The answer must restate the listing word for word, without its images.
#### DATASET EXTRACT
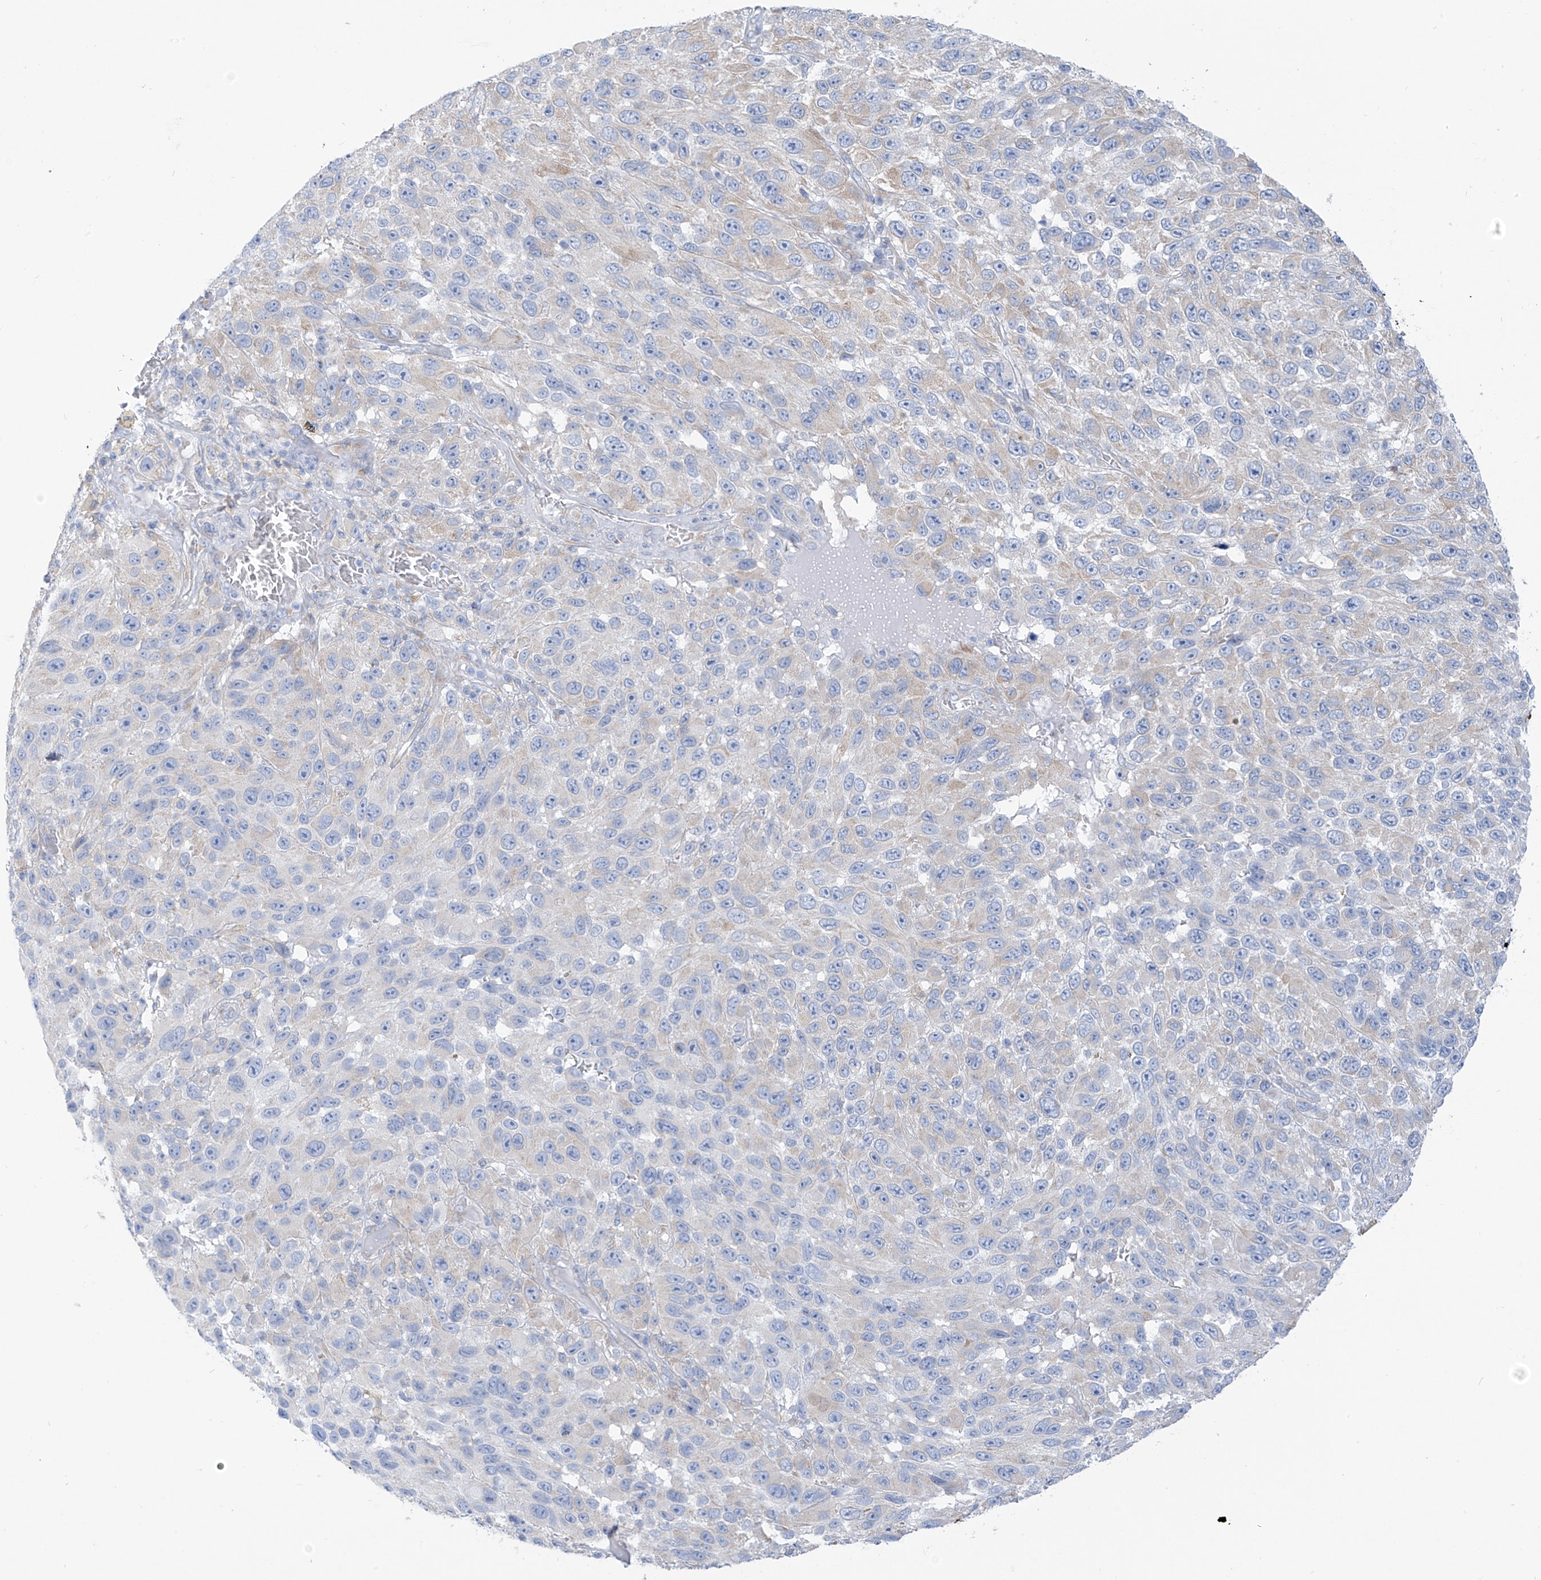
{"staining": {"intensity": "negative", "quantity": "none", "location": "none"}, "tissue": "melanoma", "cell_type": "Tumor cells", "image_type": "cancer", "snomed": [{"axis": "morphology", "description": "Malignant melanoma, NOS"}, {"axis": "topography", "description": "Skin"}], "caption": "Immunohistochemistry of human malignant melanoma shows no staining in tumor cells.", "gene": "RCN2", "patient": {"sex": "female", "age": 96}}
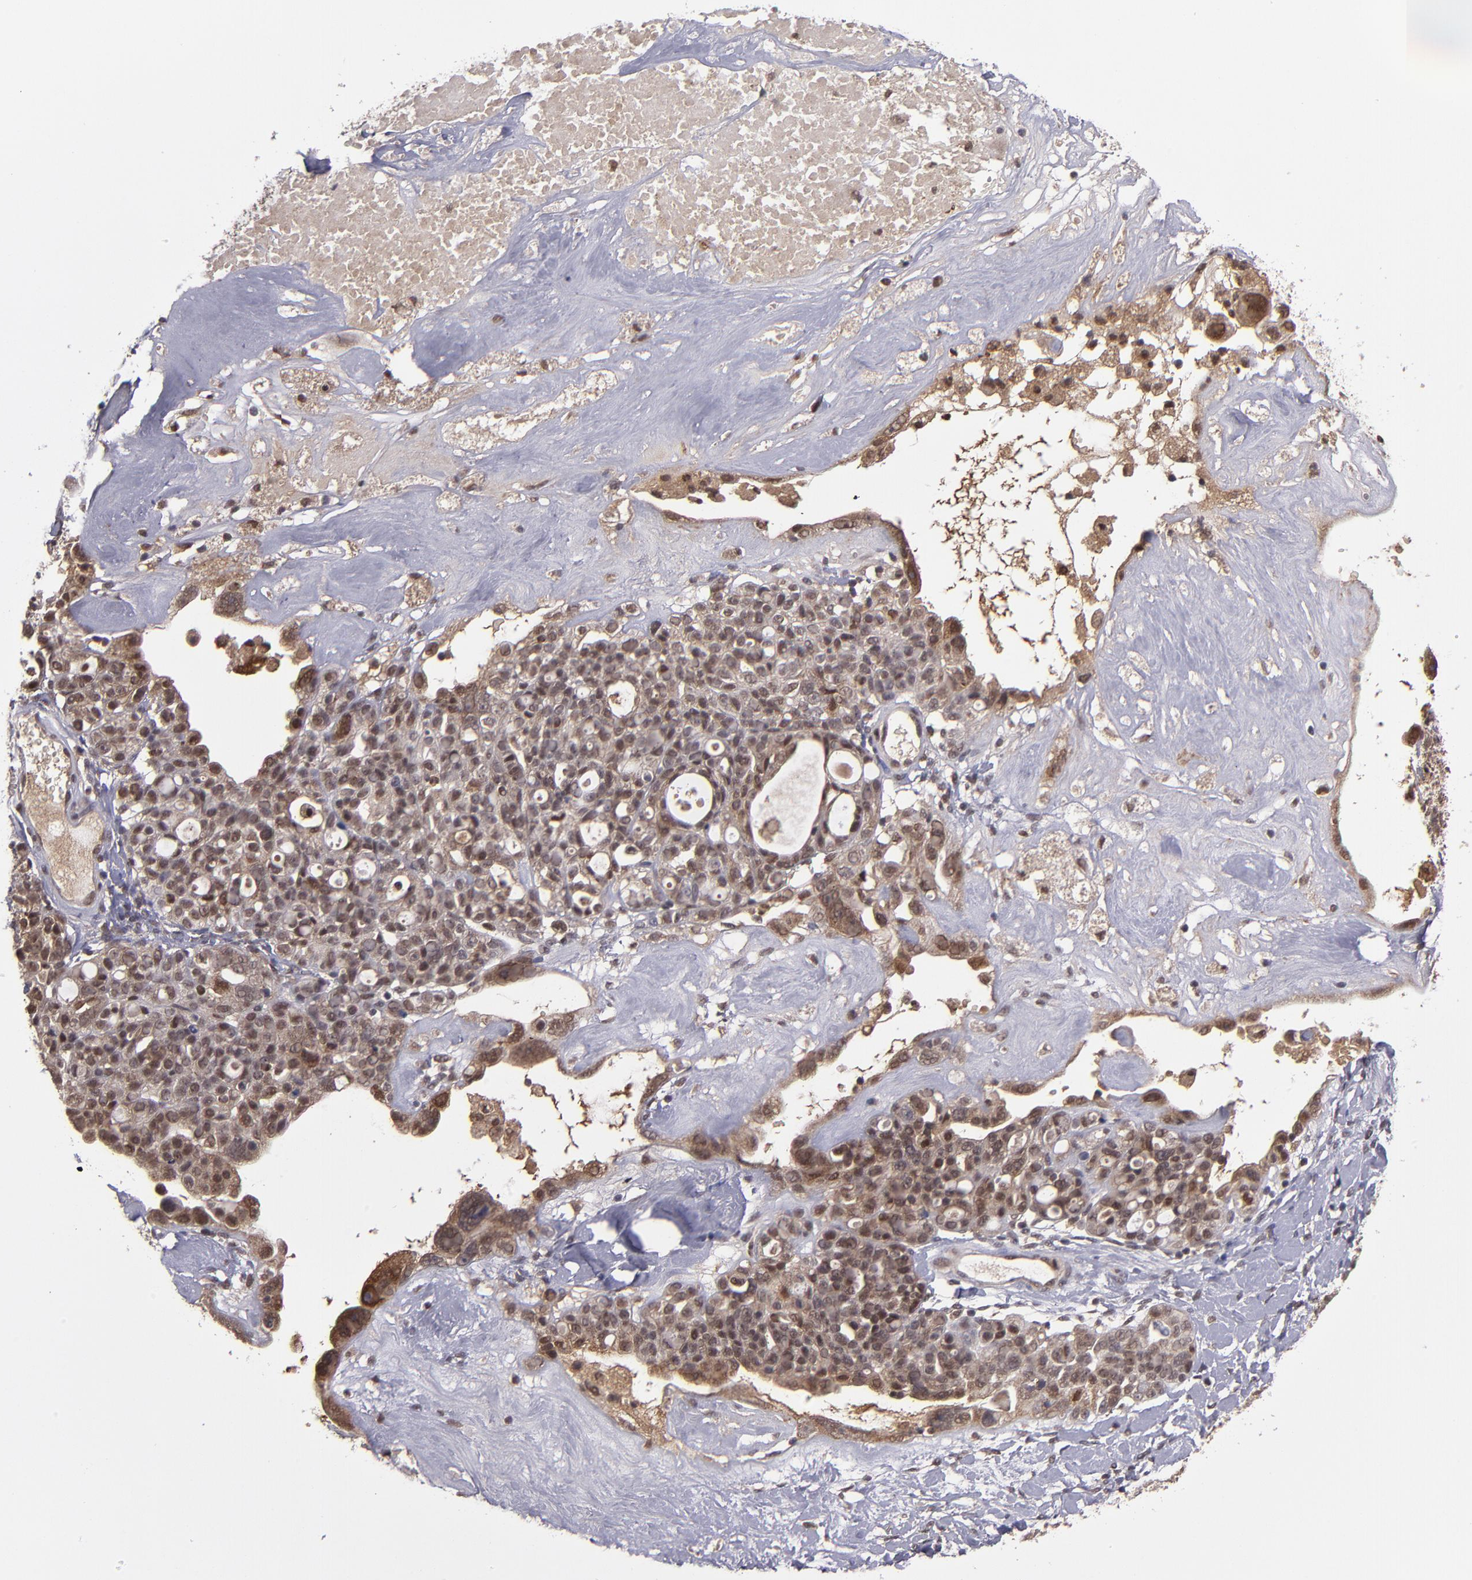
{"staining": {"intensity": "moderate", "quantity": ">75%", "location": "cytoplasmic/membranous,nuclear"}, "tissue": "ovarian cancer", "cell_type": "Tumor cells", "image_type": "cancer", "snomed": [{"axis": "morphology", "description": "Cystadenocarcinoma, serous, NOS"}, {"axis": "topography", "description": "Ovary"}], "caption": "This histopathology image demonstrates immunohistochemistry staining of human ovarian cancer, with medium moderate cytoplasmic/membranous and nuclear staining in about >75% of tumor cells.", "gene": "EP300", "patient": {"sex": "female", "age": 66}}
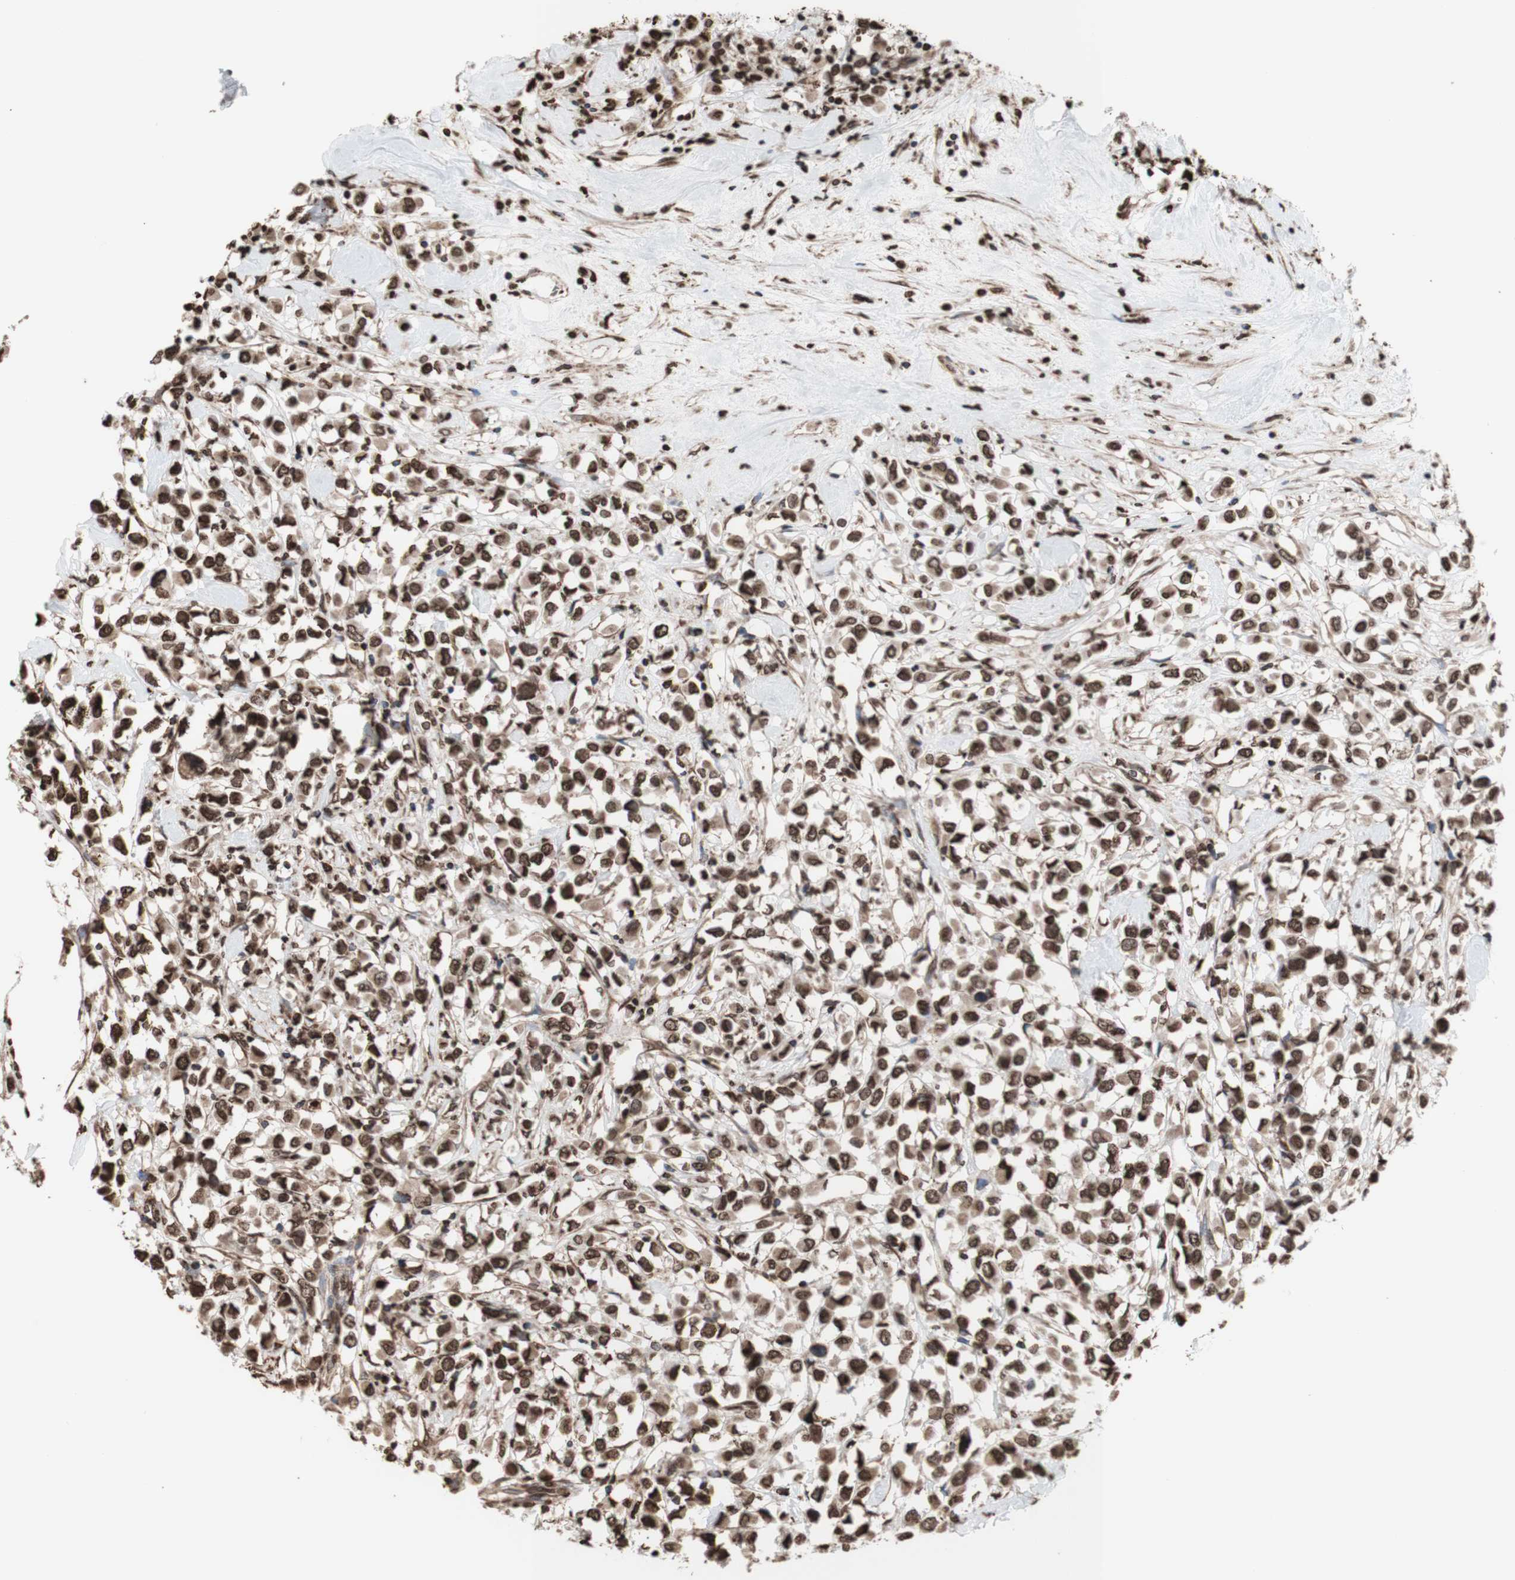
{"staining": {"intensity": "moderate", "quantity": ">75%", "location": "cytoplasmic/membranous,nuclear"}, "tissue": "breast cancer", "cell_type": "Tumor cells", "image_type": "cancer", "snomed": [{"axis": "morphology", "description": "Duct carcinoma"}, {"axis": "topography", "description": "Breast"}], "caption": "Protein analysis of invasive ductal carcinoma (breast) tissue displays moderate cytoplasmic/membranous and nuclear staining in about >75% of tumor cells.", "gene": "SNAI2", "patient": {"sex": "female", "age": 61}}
########
ANSWER BOX:
{"staining": {"intensity": "negative", "quantity": "none", "location": "none"}, "tissue": "melanoma", "cell_type": "Tumor cells", "image_type": "cancer", "snomed": [{"axis": "morphology", "description": "Malignant melanoma, NOS"}, {"axis": "topography", "description": "Skin"}], "caption": "Immunohistochemistry of human malignant melanoma shows no staining in tumor cells.", "gene": "RCN2", "patient": {"sex": "female", "age": 96}}
{"staining": {"intensity": "moderate", "quantity": ">75%", "location": "cytoplasmic/membranous,nuclear"}, "tissue": "ovarian cancer", "cell_type": "Tumor cells", "image_type": "cancer", "snomed": [{"axis": "morphology", "description": "Cystadenocarcinoma, serous, NOS"}, {"axis": "topography", "description": "Ovary"}], "caption": "This histopathology image demonstrates immunohistochemistry staining of human ovarian cancer, with medium moderate cytoplasmic/membranous and nuclear staining in about >75% of tumor cells.", "gene": "EP300", "patient": {"sex": "female", "age": 66}}
{"staining": {"intensity": "moderate", "quantity": ">75%", "location": "cytoplasmic/membranous,nuclear"}, "tissue": "breast cancer", "cell_type": "Tumor cells", "image_type": "cancer", "snomed": [{"axis": "morphology", "description": "Duct carcinoma"}, {"axis": "topography", "description": "Breast"}], "caption": "Protein analysis of invasive ductal carcinoma (breast) tissue displays moderate cytoplasmic/membranous and nuclear staining in about >75% of tumor cells.", "gene": "SNAI2", "patient": {"sex": "female", "age": 61}}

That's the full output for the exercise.